As I walked up my drive it was clear that the recycling and food waste bins I had left out the night before remained full, whilst all those around had been returned to their natural resting place. How could this be? I had kept my side of the bargain, in paying my council tax and putting the bins out, and yet the public service had let me down. I made the intended pit stop style visit to collect my medical bag, even Red Bull would have been proud, and left a vapour trail of instruction for my daughter to call the council and sort it out!
On my return home later that day I was genuinely pleased to find one of the bins had been emptied completely and the other sufficiently so to keep me happy. I thanked my daughter more warmly than I had perhaps initially sought her help! Those of you with students at home over the summer holiday period can probably imagine how that initial conversation had gone!

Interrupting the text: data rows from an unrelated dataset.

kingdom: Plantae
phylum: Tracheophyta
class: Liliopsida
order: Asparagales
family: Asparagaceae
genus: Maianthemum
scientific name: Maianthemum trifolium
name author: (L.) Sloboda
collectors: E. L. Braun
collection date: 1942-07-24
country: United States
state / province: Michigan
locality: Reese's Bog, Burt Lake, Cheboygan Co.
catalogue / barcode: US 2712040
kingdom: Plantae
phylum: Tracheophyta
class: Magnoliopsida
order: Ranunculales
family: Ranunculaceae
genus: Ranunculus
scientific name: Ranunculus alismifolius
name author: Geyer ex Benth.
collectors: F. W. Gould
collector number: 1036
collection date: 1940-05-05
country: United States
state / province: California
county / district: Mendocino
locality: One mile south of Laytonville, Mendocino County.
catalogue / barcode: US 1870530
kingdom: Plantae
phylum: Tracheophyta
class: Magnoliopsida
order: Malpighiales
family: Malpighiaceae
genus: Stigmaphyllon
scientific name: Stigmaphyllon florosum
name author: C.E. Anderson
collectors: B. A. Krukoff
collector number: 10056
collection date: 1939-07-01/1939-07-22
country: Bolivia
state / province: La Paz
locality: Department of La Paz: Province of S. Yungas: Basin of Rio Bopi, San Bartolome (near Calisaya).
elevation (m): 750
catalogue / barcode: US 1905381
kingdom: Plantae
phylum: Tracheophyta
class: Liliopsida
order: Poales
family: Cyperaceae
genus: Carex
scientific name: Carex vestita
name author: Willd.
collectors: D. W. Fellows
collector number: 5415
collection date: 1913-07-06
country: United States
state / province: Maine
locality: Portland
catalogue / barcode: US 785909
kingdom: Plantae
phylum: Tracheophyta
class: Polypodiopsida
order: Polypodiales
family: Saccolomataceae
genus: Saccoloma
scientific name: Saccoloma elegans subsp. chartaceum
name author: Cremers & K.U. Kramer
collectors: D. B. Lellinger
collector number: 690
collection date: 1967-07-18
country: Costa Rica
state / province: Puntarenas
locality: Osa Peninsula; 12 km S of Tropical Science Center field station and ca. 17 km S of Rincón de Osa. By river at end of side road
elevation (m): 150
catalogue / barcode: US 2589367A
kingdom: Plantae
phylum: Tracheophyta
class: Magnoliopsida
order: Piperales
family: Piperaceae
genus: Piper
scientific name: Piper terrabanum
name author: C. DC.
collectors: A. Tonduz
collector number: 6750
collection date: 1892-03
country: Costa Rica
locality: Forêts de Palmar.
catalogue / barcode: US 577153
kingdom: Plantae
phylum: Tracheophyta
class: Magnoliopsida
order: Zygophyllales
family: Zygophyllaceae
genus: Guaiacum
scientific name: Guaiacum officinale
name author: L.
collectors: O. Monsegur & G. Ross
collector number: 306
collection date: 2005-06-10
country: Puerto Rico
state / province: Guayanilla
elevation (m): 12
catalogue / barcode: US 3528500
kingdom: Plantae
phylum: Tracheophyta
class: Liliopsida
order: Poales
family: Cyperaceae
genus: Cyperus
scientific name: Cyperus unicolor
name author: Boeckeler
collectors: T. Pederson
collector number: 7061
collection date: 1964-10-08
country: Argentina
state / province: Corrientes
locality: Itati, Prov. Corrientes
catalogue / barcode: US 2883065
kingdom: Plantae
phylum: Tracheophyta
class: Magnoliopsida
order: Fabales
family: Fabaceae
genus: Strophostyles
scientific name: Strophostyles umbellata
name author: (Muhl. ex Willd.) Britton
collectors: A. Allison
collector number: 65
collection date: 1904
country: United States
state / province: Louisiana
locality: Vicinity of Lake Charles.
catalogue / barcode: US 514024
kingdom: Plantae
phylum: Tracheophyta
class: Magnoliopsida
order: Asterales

The whole topic of responsive public services came up at the final NHS CB Authority Future Design Group meeting. Could you ever envisage a day when having waited too long in A+E or unable to secure a GP appointment you could ring a number and have your needs met to your full, or in my case at least sufficient, satisfaction?
As I reflected on this it struck me that the whole bin relationship was slightly more complicated than it initially seemed. Yes, I was paying my taxes to have my bin collected, and yes, it had not been, but there was a mutual accountability to this that was just beginning to surface. In order to benefit from this valuable public service I had to put the right bin out, at the right time, on the right day, in the right place with the right things in it…. By the way, the brown bin for garden waste collection rights come with an additional annual charge above and beyond council tax!
It was only with all those “rights” in place that I gained my full service rights. If I failed on any of those counts then my right to have my bin collected was to be forfeited. If I succeeded I received a very responsive service. So could this work in healthcare? What would be the equivalent “rights” that would secure our access to our rights?
Locally, many people do not to purchase a brown bin for garden waste but choose to manage this long-term problem themselves with a compost bin in the garden, occasional trips to the dump (provided from their council tax), some infrequent shredding and the annual Bonfire night. Which, as the NHS Commissioning Board Authority moves to becoming the NHS Commissioning Board and the Future Design Group becomes the Executive Team Meeting, leads me seamlessly from the NHS Outcomes Framework Domain 1(Preventing people from dying prematurely), which featured in my last blog, to Domain 2 (Enhancing quality of life for people with long-term conditions) – all as natural as day follows night!
Long-term conditions account for the majority of ill health and expenditure in the NHS. For these conditions, there is no cure. Prevention needs to occur at so many levels; we cannot afford not to do it. Most people with a long term condition have more than one, the number increases with age, and yet many of our services to date have focused on a single disease approach rather than a whole person approach. The solution is not simply a one-off service change to shift care from hospitals to the community but a life-long commitment in changing behaviours to support ourselves and others in staying well. This is not new; you have probably heard it all before. So what needs to be different this time?
Somehow, we need to connect the individual reality with the various threads of the strategy; more self-management, interoperability in electronic records, defined outcome standards, sharing of information, aligned incentives etc. The key to this probably lies in the notion that effective care for people with long-term conditions is predicated on productive interactions between empowered, informed patients, carers and their families, and prepared, pro-active practice teams. The Chronic Care Model captures this moment as the very centre of healthcare through which every other thread of strategy and design needs to make a positive difference. Indeed, unless they make a difference at this point it is unlikely that they will make a positive difference at all. Each intervention required to support these “productive interactions” has to be focused on this one point if it is to have the highest levels of leverage necessary to result in the best possible value. Perhaps then we can get it right?